Relationships in depth
Emo's relationship with Tayo features dark mirroring: same origins, same war, same return, entirely opposite choices. Emo seems to sense this symmetry and targets Tayo not out of personal animosity but because Tayo's potential recovery threatens what Emo represents. Harley is Emo's most intimate casualty — a companion groomed through shared drinking and resentment, only to be ultimately expended as a tactical instrument of torture. Harley's fate is a logical endpoint of Emo's influence, the cost made visceral. His pre-war connection to Rocky is significant as Rocky's assimilationist drive — his desire to shed Laguna identity for American approval — prefigures Emo's post-war psychology, but Rocky's trajectory ends in battlefield death while Emo's continues as a living infection. The thematic opposition to Betonie operates without a shared scene: Betonie's adaptive ceremony directly counters everything Emo embodies, and Ts'eh's land-rooted healing strengthens Tayo enough to resist Emo's final trap.
Connected characters
- Tayo
Emo is Tayo's chief antagonist and dark mirror. Both are Laguna veterans scarred by WWII, but where Tayo seeks healing, Emo pursues destruction. Emo targets Tayo throughout the novel, culminating in a trap at the novel's climax where he tortures Harley to bait Tayo into violence—a confrontation Tayo survives spiritually by refusing to kill.
- Harley
Harley is Emo's primary companion and victim. Emo draws Harley into his world of drinking and nihilism, and ultimately tortures him brutally near the novel's end, using Harley's suffering as leverage against Tayo. Harley's fate illustrates the lethal cost of remaining in Emo's orbit.
- Rocky
Rocky and Emo share a pre-war association as peers who pursued assimilation and American identity. Emo's post-war trajectory represents a grotesque intensification of the self-erasure Rocky began, suggesting the dangers of abandoning Indigenous identity for validation from white society.
- Betonie
Betonie and Emo represent opposing responses to colonial trauma. Betonie adapts ceremony to heal and resist witchery; Emo embodies witchery's victory. They never meet on the page, but the entire healing ceremony Betonie initiates for Tayo is implicitly a counter-force to the destruction Emo represents.
- Ts'eh
Ts'eh's nurturing, land-rooted presence is the spiritual antithesis of Emo's destructive energy. Her guidance strengthens Tayo enough to resist Emo's final trap, making her influence the direct counterweight to Emo's pull toward violence.
Use this in your essay
Emo as witchery's instrument rather than independent agent
Argue that Silko deliberately limits Emo's psychological depth to position him as a thematic and cosmological force — a vessel through which students can examine how Silko uses character to convey a spiritual framework.

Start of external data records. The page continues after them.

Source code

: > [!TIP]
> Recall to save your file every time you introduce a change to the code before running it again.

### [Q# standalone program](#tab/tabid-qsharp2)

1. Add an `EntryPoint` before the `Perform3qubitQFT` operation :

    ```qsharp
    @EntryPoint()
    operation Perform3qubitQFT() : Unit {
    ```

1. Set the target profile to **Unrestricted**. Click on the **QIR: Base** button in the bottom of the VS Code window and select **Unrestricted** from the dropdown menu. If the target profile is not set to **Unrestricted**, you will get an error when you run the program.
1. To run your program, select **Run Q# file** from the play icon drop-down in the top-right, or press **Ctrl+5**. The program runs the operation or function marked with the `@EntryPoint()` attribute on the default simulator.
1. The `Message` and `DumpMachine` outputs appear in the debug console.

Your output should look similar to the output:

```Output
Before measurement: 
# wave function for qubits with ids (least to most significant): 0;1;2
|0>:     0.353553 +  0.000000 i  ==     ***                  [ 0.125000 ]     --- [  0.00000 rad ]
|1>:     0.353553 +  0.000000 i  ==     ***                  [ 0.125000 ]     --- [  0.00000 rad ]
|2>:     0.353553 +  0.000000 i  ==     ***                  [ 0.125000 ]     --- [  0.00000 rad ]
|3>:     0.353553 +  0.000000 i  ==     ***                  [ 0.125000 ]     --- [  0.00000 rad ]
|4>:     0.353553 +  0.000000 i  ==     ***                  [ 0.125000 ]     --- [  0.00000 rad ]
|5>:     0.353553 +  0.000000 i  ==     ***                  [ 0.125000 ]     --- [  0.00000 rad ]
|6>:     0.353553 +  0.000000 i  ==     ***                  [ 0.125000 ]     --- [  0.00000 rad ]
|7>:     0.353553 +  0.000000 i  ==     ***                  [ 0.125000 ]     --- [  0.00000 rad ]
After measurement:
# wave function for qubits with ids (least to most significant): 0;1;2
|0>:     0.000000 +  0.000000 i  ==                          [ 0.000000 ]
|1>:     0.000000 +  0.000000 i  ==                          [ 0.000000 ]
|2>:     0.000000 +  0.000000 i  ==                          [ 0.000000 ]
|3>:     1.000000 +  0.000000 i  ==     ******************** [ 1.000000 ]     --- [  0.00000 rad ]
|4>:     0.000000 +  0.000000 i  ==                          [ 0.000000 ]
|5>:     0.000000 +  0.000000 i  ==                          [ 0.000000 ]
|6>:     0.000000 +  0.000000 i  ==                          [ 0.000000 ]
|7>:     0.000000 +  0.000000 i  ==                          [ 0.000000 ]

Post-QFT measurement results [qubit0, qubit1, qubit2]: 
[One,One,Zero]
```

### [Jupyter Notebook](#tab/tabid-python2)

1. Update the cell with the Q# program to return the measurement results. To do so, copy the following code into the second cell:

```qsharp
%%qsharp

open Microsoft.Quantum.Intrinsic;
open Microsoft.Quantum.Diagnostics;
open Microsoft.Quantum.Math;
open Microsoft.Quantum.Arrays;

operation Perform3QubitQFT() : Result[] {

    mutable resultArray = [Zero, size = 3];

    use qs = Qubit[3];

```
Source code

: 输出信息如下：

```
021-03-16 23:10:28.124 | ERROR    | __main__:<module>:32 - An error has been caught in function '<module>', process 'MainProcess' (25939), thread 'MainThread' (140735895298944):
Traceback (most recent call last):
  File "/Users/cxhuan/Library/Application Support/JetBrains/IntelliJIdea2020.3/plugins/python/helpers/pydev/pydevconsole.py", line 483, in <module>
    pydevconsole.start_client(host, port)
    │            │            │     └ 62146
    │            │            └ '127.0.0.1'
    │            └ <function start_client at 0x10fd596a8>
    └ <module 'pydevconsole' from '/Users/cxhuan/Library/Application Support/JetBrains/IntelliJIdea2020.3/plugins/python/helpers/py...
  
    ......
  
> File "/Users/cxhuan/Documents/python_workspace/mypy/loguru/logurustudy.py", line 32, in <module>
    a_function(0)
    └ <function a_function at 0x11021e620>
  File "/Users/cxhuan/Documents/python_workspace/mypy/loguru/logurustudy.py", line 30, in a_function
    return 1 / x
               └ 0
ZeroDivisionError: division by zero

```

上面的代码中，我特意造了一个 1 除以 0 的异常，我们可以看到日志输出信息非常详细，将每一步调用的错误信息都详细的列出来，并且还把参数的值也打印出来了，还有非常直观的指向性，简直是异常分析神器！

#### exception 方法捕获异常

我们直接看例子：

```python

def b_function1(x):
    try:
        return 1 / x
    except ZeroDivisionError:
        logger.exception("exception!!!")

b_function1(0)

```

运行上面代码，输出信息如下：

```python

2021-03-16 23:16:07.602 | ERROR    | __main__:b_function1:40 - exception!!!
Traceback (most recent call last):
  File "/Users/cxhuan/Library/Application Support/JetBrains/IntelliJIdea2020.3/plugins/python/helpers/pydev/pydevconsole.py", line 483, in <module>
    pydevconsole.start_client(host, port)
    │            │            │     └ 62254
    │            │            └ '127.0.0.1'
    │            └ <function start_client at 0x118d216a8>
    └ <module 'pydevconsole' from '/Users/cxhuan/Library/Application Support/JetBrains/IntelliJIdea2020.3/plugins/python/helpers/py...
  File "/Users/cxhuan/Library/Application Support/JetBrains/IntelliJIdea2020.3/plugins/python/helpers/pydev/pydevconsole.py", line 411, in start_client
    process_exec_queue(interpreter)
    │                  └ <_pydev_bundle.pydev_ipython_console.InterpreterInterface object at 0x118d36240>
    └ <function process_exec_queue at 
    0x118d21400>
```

Colonial mimicry and self-destruction
Explore how Emo's obsession with white American martial power represents a form of colonial mimicry (in Homi Bhabha's sense) that destroys Indigenous identity internally, and what Silko suggests is at stake when colonized subjects internalize the colonizer's values.
The veterans' diverging paths as structural argument
Compare Emo, Harley, and Tayo as three responses to the same collective trauma, building a thesis about what *Ceremony* conveys as the conditions for healing versus the conditions for collapse.
The teeth as symbol
Conduct a close reading of the bar scene and Emo's trophy, arguing for what the Japanese soldier's teeth signify about war, power, racial violence, and how Emo constructs masculine identity from destruction.
Why Tayo must not kill Emo
Analyze the climactic confrontation as a ceremonial test rather than a conventional climax, arguing that Tayo's refusal to act violently completes Betonie's ceremony and reveals Silko's ethics of resistance.